Top of Provided data

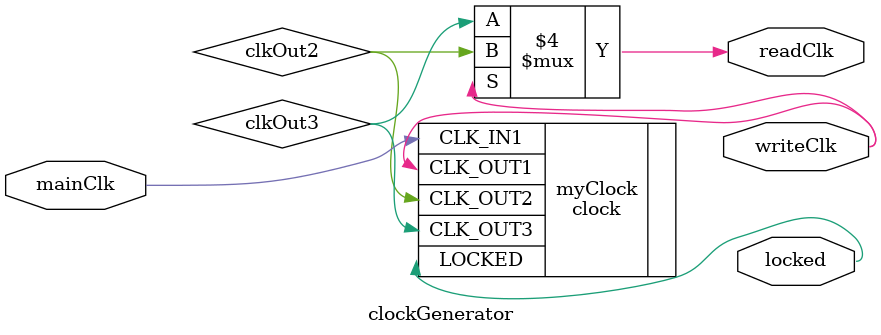
<source format=v>
`timescale 1ns / 1ps
module clockGenerator(
	input mainClk,       
	output writeClk,          
	output reg readClk,
	output locked
	);
	
	wire  clkOut2;		//25 % duty cycle clock
	wire  clkOut3;		//25 % duty cycle with 180 degree phase shift
	
   clock myClock
   (// Clock in ports
    .CLK_IN1(mainClk),      // IN
    // Clock out ports
    .CLK_OUT1(writeClk),     // OUT
    .CLK_OUT2(clkOut2),     // OUT
    .CLK_OUT3(clkOut3),     // OUT
    // Status and control signals
    .LOCKED(locked)); 
	
	always @ ( * )
	begin
		if(writeClk == 1)
			readClk = clkOut2;
		else
			readClk = clkOut3;
	end
endmodule


</source>
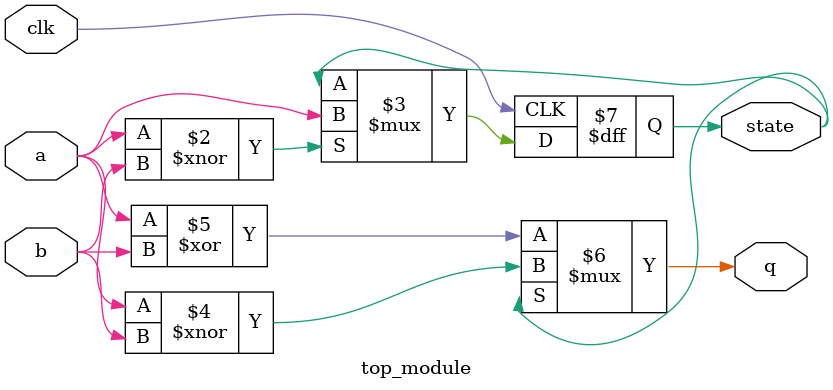
<source format=v>
module top_module (
    input clk,
    input a,
    input b,
    output q,
    output reg state
);
    
    always @(posedge clk) begin
        state <= (a ~^ b ? a : state);
    end
    
    assign q = (state ? a ~^ b : a ^ b);

endmodule

</source>
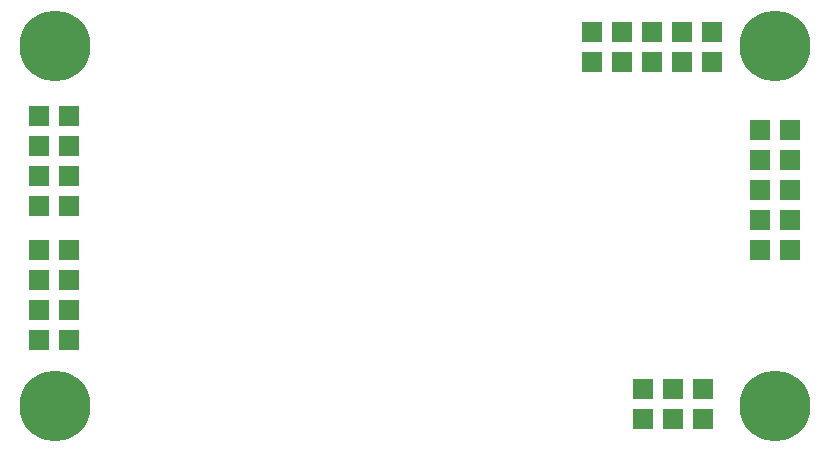
<source format=gbr>
G04 #@! TF.FileFunction,Soldermask,Top*
%FSLAX46Y46*%
G04 Gerber Fmt 4.6, Leading zero omitted, Abs format (unit mm)*
G04 Created by KiCad (PCBNEW 0.201412101631+5319~19~ubuntu14.04.1-product) date Čt 11. prosinec 2014, 14:09:43 CET*
%MOMM*%
G01*
G04 APERTURE LIST*
%ADD10C,0.100000*%
%ADD11R,1.651000X1.651000*%
%ADD12C,6.000000*%
G04 APERTURE END LIST*
D10*
D11*
X3683000Y13208000D03*
X6223000Y13208000D03*
X3683000Y18288000D03*
X3683000Y15748000D03*
X3683000Y10668000D03*
X6223000Y10668000D03*
X6223000Y15748000D03*
X6223000Y18288000D03*
X3683000Y24511000D03*
X6223000Y24511000D03*
X3683000Y29591000D03*
X3683000Y27051000D03*
X3683000Y21971000D03*
X6223000Y21971000D03*
X6223000Y27051000D03*
X6223000Y29591000D03*
X59944000Y6477000D03*
X57404000Y6477000D03*
X54864000Y6477000D03*
X54864000Y3937000D03*
X57404000Y3937000D03*
X59944000Y3937000D03*
X55626000Y34163000D03*
X55626000Y36703000D03*
X50546000Y34163000D03*
X53086000Y34163000D03*
X58166000Y34163000D03*
X58166000Y36703000D03*
X53086000Y36703000D03*
X50546000Y36703000D03*
X64770000Y20828000D03*
X67310000Y28448000D03*
X67310000Y23368000D03*
X64770000Y28448000D03*
X67310000Y18288000D03*
X67310000Y20828000D03*
X67310000Y25908000D03*
X64770000Y18288000D03*
X64770000Y25908000D03*
X64770000Y23368000D03*
D12*
X66040000Y35560000D03*
X66040000Y5080000D03*
X5080000Y5080000D03*
X5080000Y35560000D03*
D11*
X60706000Y34163000D03*
X60706000Y36703000D03*
M02*

</source>
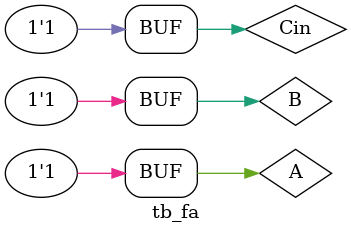
<source format=v>
`timescale 1ns / 1ps


module tb_fa();

reg A, B, Cin;
wire S, Cout;
fa f1 (.a (A), .b (B), .cin(Cin), .sum(S), .cout(Cout));
fa2 f2 (.a (A), .b (B), .cin(Cin), .sum(S), .cout(Cout));
fa3 f3 (.a (A), .b (B), .cin(Cin), .sum(S), .cout(Cout));

initial begin
A = 0;
B = 0;
Cin = 0;
#5
A = 0;
B = 0;
Cin = 1;
#5
A = 0;
B = 1;
Cin = 0;
#5
A = 0;
B = 1;
Cin = 1;
#5
A = 1;
B = 0;
Cin = 0;
#5
A = 1;
B = 0;
Cin = 1;
#5
A = 1;
B = 1;
Cin = 0;
#5
A = 1;
B = 1;
Cin = 1;
end

endmodule

</source>
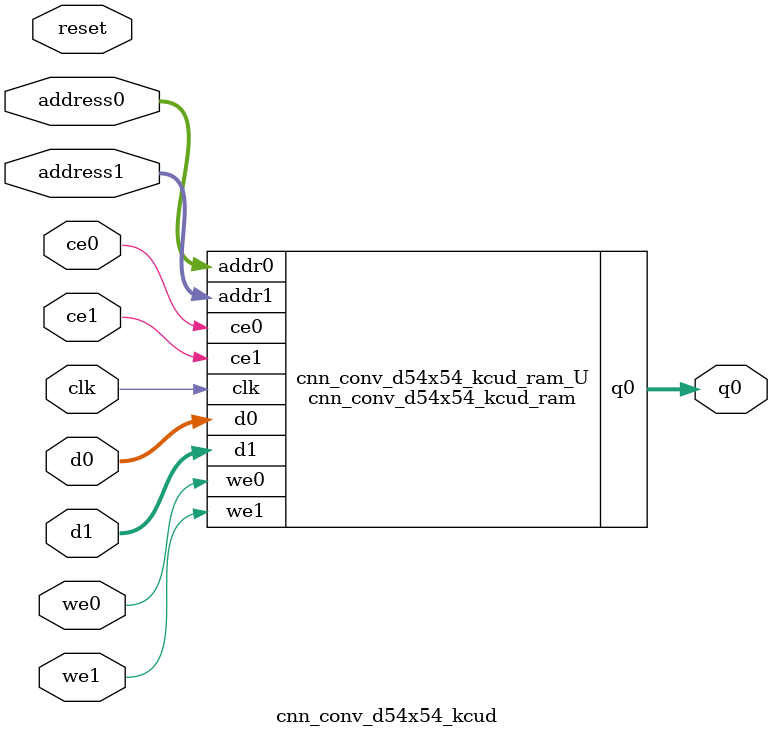
<source format=v>

`timescale 1 ns / 1 ps
module cnn_conv_d54x54_kcud_ram (addr0, ce0, d0, we0, q0, addr1, ce1, d1, we1,  clk);

parameter DWIDTH = 32;
parameter AWIDTH = 6;
parameter MEM_SIZE = 54;

input[AWIDTH-1:0] addr0;
input ce0;
input[DWIDTH-1:0] d0;
input we0;
output reg[DWIDTH-1:0] q0;
input[AWIDTH-1:0] addr1;
input ce1;
input[DWIDTH-1:0] d1;
input we1;
input clk;

(* ram_style = "block" *)reg [DWIDTH-1:0] ram[0:MEM_SIZE-1];




always @(posedge clk)  
begin 
    if (ce0) 
    begin
        if (we0) 
        begin 
            ram[addr0] <= d0; 
            q0 <= d0;
        end 
        else 
            q0 <= ram[addr0];
    end
end


always @(posedge clk)  
begin 
    if (ce1) 
    begin
        if (we1) 
        begin 
            ram[addr1] <= d1; 
        end 
    end
end


endmodule


`timescale 1 ns / 1 ps
module cnn_conv_d54x54_kcud(
    reset,
    clk,
    address0,
    ce0,
    we0,
    d0,
    q0,
    address1,
    ce1,
    we1,
    d1);

parameter DataWidth = 32'd32;
parameter AddressRange = 32'd54;
parameter AddressWidth = 32'd6;
input reset;
input clk;
input[AddressWidth - 1:0] address0;
input ce0;
input we0;
input[DataWidth - 1:0] d0;
output[DataWidth - 1:0] q0;
input[AddressWidth - 1:0] address1;
input ce1;
input we1;
input[DataWidth - 1:0] d1;



cnn_conv_d54x54_kcud_ram cnn_conv_d54x54_kcud_ram_U(
    .clk( clk ),
    .addr0( address0 ),
    .ce0( ce0 ),
    .d0( d0 ),
    .we0( we0 ),
    .q0( q0 ),
    .addr1( address1 ),
    .ce1( ce1 ),
    .d1( d1 ),
    .we1( we1 ));

endmodule


</source>
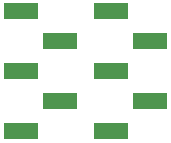
<source format=gbs>
G04 #@! TF.FileFunction,Soldermask,Bot*
%FSLAX46Y46*%
G04 Gerber Fmt 4.6, Leading zero omitted, Abs format (unit mm)*
G04 Created by KiCad (PCBNEW 4.0.7-e2-6376~58~ubuntu16.04.1) date Sat Jan 13 09:41:55 2018*
%MOMM*%
%LPD*%
G01*
G04 APERTURE LIST*
%ADD10C,0.100000*%
%ADD11R,2.910000X1.400000*%
G04 APERTURE END LIST*
D10*
D11*
X133358000Y-102616000D03*
X133358000Y-107696000D03*
X130048000Y-100076000D03*
X130048000Y-105156000D03*
X130048000Y-110236000D03*
X140970000Y-102591000D03*
X140970000Y-107671000D03*
X137660000Y-100051000D03*
X137660000Y-105131000D03*
X137660000Y-110211000D03*
M02*

</source>
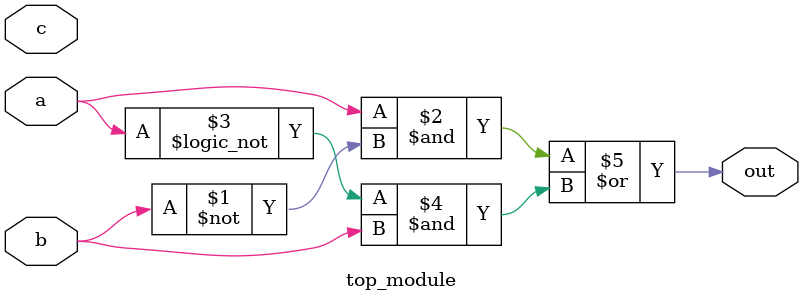
<source format=sv>
module top_module(
    input a, 
    input b,
    input c,
    output out
);

assign out = (a & ~b) | (!a & b);

endmodule

</source>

Bottom of Provided data

* Task description:
Transcribe every record above exactly, leaving out the pictures.

* Answer for the task:
<source format=v>
`timescale 1ns / 1ps
module clockGenerator(
	input mainClk,       
	output writeClk,          
	output reg readClk,
	output locked
	);
	
	wire  clkOut2;		//25 % duty cycle clock
	wire  clkOut3;		//25 % duty cycle with 180 degree phase shift
	
   clock myClock
   (// Clock in ports
    .CLK_IN1(mainClk),      // IN
    // Clock out ports
    .CLK_OUT1(writeClk),     // OUT
    .CLK_OUT2(clkOut2),     // OUT
    .CLK_OUT3(clkOut3),     // OUT
    // Status and control signals
    .LOCKED(locked)); 
	
	always @ ( * )
	begin
		if(writeClk == 1)
			readClk = clkOut2;
		else
			readClk = clkOut3;
	end
endmodule


</source>
<source format=v>
module top_module (
    input clk,
    input a,
    input b,
    output q,
    output reg state
);
    
    always @(posedge clk) begin
        state <= (a ~^ b ? a : state);
    end
    
    assign q = (state ? a ~^ b : a ^ b);

endmodule

</source>
<source format=gbr>
G04 #@! TF.FileFunction,Soldermask,Top*
%FSLAX46Y46*%
G04 Gerber Fmt 4.6, Leading zero omitted, Abs format (unit mm)*
G04 Created by KiCad (PCBNEW 0.201412101631+5319~19~ubuntu14.04.1-product) date Čt 11. prosinec 2014, 14:09:43 CET*
%MOMM*%
G01*
G04 APERTURE LIST*
%ADD10C,0.100000*%
%ADD11R,1.651000X1.651000*%
%ADD12C,6.000000*%
G04 APERTURE END LIST*
D10*
D11*
X3683000Y13208000D03*
X6223000Y13208000D03*
X3683000Y18288000D03*
X3683000Y15748000D03*
X3683000Y10668000D03*
X6223000Y10668000D03*
X6223000Y15748000D03*
X6223000Y18288000D03*
X3683000Y24511000D03*
X6223000Y24511000D03*
X3683000Y29591000D03*
X3683000Y27051000D03*
X3683000Y21971000D03*
X6223000Y21971000D03*
X6223000Y27051000D03*
X6223000Y29591000D03*
X59944000Y6477000D03*
X57404000Y6477000D03*
X54864000Y6477000D03*
X54864000Y3937000D03*
X57404000Y3937000D03*
X59944000Y3937000D03*
X55626000Y34163000D03*
X55626000Y36703000D03*
X50546000Y34163000D03*
X53086000Y34163000D03*
X58166000Y34163000D03*
X58166000Y36703000D03*
X53086000Y36703000D03*
X50546000Y36703000D03*
X64770000Y20828000D03*
X67310000Y28448000D03*
X67310000Y23368000D03*
X64770000Y28448000D03*
X67310000Y18288000D03*
X67310000Y20828000D03*
X67310000Y25908000D03*
X64770000Y18288000D03*
X64770000Y25908000D03*
X64770000Y23368000D03*
D12*
X66040000Y35560000D03*
X66040000Y5080000D03*
X5080000Y5080000D03*
X5080000Y35560000D03*
D11*
X60706000Y34163000D03*
X60706000Y36703000D03*
M02*

</source>
<source format=v>
`timescale 1ns / 1ps


module tb_fa();

reg A, B, Cin;
wire S, Cout;
fa f1 (.a (A), .b (B), .cin(Cin), .sum(S), .cout(Cout));
fa2 f2 (.a (A), .b (B), .cin(Cin), .sum(S), .cout(Cout));
fa3 f3 (.a (A), .b (B), .cin(Cin), .sum(S), .cout(Cout));

initial begin
A = 0;
B = 0;
Cin = 0;
#5
A = 0;
B = 0;
Cin = 1;
#5
A = 0;
B = 1;
Cin = 0;
#5
A = 0;
B = 1;
Cin = 1;
#5
A = 1;
B = 0;
Cin = 0;
#5
A = 1;
B = 0;
Cin = 1;
#5
A = 1;
B = 1;
Cin = 0;
#5
A = 1;
B = 1;
Cin = 1;
end

endmodule

</source>
<source format=v>

`timescale 1 ns / 1 ps
module cnn_conv_d54x54_kcud_ram (addr0, ce0, d0, we0, q0, addr1, ce1, d1, we1,  clk);

parameter DWIDTH = 32;
parameter AWIDTH = 6;
parameter MEM_SIZE = 54;

input[AWIDTH-1:0] addr0;
input ce0;
input[DWIDTH-1:0] d0;
input we0;
output reg[DWIDTH-1:0] q0;
input[AWIDTH-1:0] addr1;
input ce1;
input[DWIDTH-1:0] d1;
input we1;
input clk;

(* ram_style = "block" *)reg [DWIDTH-1:0] ram[0:MEM_SIZE-1];




always @(posedge clk)  
begin 
    if (ce0) 
    begin
        if (we0) 
        begin 
            ram[addr0] <= d0; 
            q0 <= d0;
        end 
        else 
            q0 <= ram[addr0];
    end
end


always @(posedge clk)  
begin 
    if (ce1) 
    begin
        if (we1) 
        begin 
            ram[addr1] <= d1; 
        end 
    end
end


endmodule


`timescale 1 ns / 1 ps
module cnn_conv_d54x54_kcud(
    reset,
    clk,
    address0,
    ce0,
    we0,
    d0,
    q0,
    address1,
    ce1,
    we1,
    d1);

parameter DataWidth = 32'd32;
parameter AddressRange = 32'd54;
parameter AddressWidth = 32'd6;
input reset;
input clk;
input[AddressWidth - 1:0] address0;
input ce0;
input we0;
input[DataWidth - 1:0] d0;
output[DataWidth - 1:0] q0;
input[AddressWidth - 1:0] address1;
input ce1;
input we1;
input[DataWidth - 1:0] d1;



cnn_conv_d54x54_kcud_ram cnn_conv_d54x54_kcud_ram_U(
    .clk( clk ),
    .addr0( address0 ),
    .ce0( ce0 ),
    .d0( d0 ),
    .we0( we0 ),
    .q0( q0 ),
    .addr1( address1 ),
    .ce1( ce1 ),
    .d1( d1 ),
    .we1( we1 ));

endmodule


</source>
<source format=gbs>
G04 #@! TF.FileFunction,Soldermask,Bot*
%FSLAX46Y46*%
G04 Gerber Fmt 4.6, Leading zero omitted, Abs format (unit mm)*
G04 Created by KiCad (PCBNEW 4.0.7-e2-6376~58~ubuntu16.04.1) date Sat Jan 13 09:41:55 2018*
%MOMM*%
%LPD*%
G01*
G04 APERTURE LIST*
%ADD10C,0.100000*%
%ADD11R,2.910000X1.400000*%
G04 APERTURE END LIST*
D10*
D11*
X133358000Y-102616000D03*
X133358000Y-107696000D03*
X130048000Y-100076000D03*
X130048000Y-105156000D03*
X130048000Y-110236000D03*
X140970000Y-102591000D03*
X140970000Y-107671000D03*
X137660000Y-100051000D03*
X137660000Y-105131000D03*
X137660000Y-110211000D03*
M02*

</source>
<source format=sv>
module top_module(
    input a, 
    input b,
    input c,
    output out
);

assign out = (a & ~b) | (!a & b);

endmodule

</source>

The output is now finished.